Controlling Your Estate Through A Prenuptial Agreement
For many engaged couples, money and long-term financial goals are sensitive topics when discussing their future life. Often, couples tiptoe around the subject of a prenuptial agreement for fear of offending or upsetting their future spouse. But by removing the uncertainty of what would happen in a divorce, prenuptial agreements can actually promote a successful marriage. If you are considering one, the attorneys at Shumate, Flaherty, Eubanks & Baechtold in Richmond can guide you through the process.
A Legal Step To Establish Your Financial Rights
A prenuptial agreement, also called an antenuptial or marital agreement, defines how spouses will handle assets and debts in the event of a divorce or the death of a spouse. The agreement becomes valid after the marriage takes place. While once thought of as something needed only by the wealthy, prenuptial agreements are now commonplace. A prenuptial agreement can especially benefit you if:
- You or your future spouse has a child from a previous relationship.
- You own a business.
- You own property.
- Either you or your future spouse plans to be a stay-at-home parent.

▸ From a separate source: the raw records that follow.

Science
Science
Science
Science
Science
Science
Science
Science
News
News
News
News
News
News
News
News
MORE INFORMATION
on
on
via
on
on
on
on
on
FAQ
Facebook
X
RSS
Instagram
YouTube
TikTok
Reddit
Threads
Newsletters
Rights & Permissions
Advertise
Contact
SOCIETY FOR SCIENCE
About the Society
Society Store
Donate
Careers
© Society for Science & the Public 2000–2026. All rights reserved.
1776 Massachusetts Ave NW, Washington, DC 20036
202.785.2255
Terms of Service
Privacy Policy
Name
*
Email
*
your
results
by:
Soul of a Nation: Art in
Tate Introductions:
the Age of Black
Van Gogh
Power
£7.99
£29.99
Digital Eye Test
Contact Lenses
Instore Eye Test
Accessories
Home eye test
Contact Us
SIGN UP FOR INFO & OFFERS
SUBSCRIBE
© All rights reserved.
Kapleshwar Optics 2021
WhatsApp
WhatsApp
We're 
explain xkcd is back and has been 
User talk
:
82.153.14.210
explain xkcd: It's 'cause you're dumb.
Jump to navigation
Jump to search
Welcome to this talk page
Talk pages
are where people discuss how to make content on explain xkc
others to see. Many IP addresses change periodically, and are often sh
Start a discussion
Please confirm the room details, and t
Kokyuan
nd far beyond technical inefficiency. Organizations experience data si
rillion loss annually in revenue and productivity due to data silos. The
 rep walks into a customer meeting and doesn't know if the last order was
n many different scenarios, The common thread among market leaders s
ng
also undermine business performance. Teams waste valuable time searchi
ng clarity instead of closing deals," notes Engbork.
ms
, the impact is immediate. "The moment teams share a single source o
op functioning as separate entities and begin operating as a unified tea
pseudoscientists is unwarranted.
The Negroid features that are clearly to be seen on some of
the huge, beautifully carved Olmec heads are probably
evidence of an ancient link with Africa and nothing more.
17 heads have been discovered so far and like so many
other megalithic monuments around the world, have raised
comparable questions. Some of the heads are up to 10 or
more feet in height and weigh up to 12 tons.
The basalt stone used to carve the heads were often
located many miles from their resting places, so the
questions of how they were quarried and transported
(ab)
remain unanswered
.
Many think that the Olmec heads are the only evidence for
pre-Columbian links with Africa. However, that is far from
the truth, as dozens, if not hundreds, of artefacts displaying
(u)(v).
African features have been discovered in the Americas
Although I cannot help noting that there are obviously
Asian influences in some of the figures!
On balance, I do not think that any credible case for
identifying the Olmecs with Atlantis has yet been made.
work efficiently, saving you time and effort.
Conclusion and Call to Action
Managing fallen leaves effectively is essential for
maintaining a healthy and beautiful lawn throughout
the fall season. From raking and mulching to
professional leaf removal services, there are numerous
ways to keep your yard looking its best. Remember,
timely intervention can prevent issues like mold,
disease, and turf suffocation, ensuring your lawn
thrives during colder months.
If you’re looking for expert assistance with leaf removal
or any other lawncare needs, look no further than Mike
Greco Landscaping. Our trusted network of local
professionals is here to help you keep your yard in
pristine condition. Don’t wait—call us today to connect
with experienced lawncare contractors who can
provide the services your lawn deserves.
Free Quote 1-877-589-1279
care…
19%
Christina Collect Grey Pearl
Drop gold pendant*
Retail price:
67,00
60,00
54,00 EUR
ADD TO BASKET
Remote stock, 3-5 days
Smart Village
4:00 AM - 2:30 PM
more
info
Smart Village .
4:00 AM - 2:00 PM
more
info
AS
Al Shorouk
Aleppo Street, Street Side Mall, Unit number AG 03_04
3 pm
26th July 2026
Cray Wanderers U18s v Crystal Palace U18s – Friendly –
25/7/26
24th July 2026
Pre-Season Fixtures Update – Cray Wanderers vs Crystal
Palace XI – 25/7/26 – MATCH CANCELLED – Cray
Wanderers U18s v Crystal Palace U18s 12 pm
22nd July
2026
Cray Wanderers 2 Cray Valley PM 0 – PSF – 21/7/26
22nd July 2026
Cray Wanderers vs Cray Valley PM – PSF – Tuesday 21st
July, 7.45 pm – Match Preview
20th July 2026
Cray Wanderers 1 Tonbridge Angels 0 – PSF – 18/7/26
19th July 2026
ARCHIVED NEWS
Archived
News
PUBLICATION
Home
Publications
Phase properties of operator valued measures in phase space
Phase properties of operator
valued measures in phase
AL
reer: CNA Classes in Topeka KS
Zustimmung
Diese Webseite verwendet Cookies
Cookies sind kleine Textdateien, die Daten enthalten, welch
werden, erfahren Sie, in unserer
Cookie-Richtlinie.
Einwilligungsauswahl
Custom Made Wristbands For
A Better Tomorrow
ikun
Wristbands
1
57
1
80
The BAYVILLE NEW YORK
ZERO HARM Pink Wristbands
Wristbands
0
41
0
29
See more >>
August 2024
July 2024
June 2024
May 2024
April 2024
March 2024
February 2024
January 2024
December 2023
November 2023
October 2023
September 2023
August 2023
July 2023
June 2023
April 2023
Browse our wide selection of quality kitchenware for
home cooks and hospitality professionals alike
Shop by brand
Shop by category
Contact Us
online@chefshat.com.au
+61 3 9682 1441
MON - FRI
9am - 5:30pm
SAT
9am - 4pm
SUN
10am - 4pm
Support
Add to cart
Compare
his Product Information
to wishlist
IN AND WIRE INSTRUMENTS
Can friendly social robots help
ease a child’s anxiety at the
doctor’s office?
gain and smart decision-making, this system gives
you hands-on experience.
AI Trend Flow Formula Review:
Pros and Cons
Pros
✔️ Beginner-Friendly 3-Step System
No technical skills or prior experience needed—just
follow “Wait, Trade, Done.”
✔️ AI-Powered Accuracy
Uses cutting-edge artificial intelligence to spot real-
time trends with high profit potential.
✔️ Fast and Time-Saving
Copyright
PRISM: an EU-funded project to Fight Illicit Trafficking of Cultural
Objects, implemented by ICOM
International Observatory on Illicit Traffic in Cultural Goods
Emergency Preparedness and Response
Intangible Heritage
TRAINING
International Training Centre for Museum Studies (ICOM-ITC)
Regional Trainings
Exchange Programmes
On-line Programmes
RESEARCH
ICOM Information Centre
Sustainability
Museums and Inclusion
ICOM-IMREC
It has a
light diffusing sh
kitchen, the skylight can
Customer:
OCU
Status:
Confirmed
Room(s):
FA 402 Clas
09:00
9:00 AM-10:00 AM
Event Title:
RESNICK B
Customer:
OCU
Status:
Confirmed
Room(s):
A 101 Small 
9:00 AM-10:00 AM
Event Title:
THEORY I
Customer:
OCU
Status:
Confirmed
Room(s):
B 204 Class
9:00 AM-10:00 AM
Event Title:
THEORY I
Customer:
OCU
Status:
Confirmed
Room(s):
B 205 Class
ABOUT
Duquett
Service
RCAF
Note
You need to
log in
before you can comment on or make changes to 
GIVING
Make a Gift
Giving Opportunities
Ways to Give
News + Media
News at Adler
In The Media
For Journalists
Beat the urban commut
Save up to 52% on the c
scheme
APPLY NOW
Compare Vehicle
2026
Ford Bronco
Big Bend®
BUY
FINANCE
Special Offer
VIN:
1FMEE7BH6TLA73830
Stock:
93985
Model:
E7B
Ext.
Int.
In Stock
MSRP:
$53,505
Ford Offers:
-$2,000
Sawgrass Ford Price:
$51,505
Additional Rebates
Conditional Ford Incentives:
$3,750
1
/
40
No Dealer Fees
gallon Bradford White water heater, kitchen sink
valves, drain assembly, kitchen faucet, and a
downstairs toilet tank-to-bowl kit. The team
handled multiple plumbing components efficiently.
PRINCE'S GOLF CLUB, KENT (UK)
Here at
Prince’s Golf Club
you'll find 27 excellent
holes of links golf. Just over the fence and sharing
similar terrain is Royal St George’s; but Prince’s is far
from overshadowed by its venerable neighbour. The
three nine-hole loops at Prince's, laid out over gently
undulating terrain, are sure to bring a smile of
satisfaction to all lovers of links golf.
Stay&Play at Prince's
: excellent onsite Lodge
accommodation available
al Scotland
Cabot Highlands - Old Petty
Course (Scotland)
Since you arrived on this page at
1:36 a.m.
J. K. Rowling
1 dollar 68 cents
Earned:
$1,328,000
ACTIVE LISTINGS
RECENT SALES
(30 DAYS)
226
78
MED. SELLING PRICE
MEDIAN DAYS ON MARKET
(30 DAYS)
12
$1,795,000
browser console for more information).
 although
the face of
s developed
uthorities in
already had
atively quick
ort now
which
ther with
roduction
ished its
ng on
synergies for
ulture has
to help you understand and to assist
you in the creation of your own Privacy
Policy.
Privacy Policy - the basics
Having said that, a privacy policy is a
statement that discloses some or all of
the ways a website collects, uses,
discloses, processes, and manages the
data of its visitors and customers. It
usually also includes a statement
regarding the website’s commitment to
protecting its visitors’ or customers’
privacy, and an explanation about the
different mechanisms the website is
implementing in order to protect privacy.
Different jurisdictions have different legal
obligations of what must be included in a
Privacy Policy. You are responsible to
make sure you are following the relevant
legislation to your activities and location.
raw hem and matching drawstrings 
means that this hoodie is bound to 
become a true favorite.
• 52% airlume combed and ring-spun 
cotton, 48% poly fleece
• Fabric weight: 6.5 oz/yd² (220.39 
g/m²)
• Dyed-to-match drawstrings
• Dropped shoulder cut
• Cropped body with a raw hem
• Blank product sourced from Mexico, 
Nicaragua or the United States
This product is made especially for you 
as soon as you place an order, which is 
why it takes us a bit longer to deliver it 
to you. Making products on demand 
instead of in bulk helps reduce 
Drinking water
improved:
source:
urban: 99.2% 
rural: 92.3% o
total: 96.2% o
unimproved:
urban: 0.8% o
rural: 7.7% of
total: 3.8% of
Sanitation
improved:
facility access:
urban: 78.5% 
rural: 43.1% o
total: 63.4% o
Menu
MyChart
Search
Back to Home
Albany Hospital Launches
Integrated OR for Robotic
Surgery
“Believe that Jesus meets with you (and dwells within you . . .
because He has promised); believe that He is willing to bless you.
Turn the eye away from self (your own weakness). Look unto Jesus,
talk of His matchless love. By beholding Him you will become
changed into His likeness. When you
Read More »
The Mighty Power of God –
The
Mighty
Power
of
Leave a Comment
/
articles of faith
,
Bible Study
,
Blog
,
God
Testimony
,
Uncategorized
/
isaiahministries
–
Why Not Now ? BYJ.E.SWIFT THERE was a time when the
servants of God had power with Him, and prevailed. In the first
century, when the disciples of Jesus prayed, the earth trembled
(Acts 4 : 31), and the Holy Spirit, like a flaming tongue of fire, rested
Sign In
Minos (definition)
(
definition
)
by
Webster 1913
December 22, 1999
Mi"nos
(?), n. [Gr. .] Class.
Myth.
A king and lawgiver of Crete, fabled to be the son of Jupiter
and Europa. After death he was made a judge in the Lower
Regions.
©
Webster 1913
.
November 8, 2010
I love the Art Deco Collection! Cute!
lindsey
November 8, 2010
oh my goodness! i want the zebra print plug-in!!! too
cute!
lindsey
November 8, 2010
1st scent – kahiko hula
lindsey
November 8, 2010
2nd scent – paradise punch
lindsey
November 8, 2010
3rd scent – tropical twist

- There is a significant income disparity between you and your fiancé.
Eligibility And Enforcement
In Kentucky, a prenuptial agreement can cover assets, including each spouse’s retirement benefits, marital and separate property and even alimony. However, the agreement cannot determine the amount either spouse would pay for child support or specify a child custody arrangement.
To be enforceable, the agreement must be voluntarily signed by both spouses. Both spouses must also honestly disclose all debts and assets at the time of signing. Courts may refuse to enforce a prenuptial agreement if signed under duress or if a spouse lied about their financial status.
A Practical Financial Document
Having a prenuptial agreement does not mean you do not love or trust your spouse, but it does give you control over your estate if the marriage ends. Instead of looking at it as preparation for the eventuality of a divorce, consider it as a financial goal setting document.